■ TASK DIRECTIONS: Update the material below, replacing "неплохо" with "хорошо" and leaving everything else unchanged.

■ SOURCE MATERIAL:
━━━━

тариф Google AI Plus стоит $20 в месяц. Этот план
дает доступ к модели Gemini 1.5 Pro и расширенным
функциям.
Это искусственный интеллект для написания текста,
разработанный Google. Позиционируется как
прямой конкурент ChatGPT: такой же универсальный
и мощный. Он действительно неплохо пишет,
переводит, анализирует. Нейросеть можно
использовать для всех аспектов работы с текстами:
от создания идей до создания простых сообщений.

━━━━

■ ANSWER TO THE EXERCISE:
тариф Google AI Plus стоит $20 в месяц. Этот план
дает доступ к модели Gemini 1.5 Pro и расширенным
функциям.
Это искусственный интеллект для написания текста,
разработанный Google. Позиционируется как
прямой конкурент ChatGPT: такой же универсальный
и мощный. Он действительно хорошо пишет,
переводит, анализирует. Нейросеть можно
использовать для всех аспектов работы с текстами:
от создания идей до создания простых сообщений.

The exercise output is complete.